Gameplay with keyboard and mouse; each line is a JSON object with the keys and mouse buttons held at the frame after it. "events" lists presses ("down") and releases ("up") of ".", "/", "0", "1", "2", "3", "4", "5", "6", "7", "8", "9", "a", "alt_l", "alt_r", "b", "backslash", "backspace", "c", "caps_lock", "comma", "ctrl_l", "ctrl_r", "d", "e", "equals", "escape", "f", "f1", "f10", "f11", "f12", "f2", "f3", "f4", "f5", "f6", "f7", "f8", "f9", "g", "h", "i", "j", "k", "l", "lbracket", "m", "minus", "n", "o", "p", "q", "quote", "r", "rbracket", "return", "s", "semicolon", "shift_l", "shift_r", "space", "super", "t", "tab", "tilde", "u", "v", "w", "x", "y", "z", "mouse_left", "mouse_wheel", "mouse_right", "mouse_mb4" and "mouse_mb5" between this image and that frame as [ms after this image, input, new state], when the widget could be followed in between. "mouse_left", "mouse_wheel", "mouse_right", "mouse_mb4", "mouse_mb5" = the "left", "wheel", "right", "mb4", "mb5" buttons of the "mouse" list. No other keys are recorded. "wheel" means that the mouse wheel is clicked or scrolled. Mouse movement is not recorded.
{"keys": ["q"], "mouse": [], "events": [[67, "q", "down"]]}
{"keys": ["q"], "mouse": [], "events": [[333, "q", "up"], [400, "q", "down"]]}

• Task to carry out: Retype all of the data shown above, word for word.

• Exercise solution:
Gameplay with keyboard and mouse; each line is a JSON object with the keys and mouse buttons held at the frame after it. "events" lists presses ("down") and releases ("up") of ".", "/", "0", "1", "2", "3", "4", "5", "6", "7", "8", "9", "a", "alt_l", "alt_r", "b", "backslash", "backspace", "c", "caps_lock", "comma", "ctrl_l", "ctrl_r", "d", "e", "equals", "escape", "f", "f1", "f10", "f11", "f12", "f2", "f3", "f4", "f5", "f6", "f7", "f8", "f9", "g", "h", "i", "j", "k", "l", "lbracket", "m", "minus", "n", "o", "p", "q", "quote", "r", "rbracket", "return", "s", "semicolon", "shift_l", "shift_r", "space", "super", "t", "tab", "tilde", "u", "v", "w", "x", "y", "z", "mouse_left", "mouse_wheel", "mouse_right", "mouse_mb4" and "mouse_mb5" between this image and that frame as [ms after this image, input, new state], when the widget could be followed in between. "mouse_left", "mouse_wheel", "mouse_right", "mouse_mb4", "mouse_mb5" = the "left", "wheel", "right", "mb4", "mb5" buttons of the "mouse" list. No other keys are recorded. "wheel" means that the mouse wheel is clicked or scrolled. Mouse movement is not recorded.
{"keys": ["q"], "mouse": [], "events": [[67, "q", "down"]]}
{"keys": ["q"], "mouse": [], "events": [[333, "q", "up"], [400, "q", "down"]]}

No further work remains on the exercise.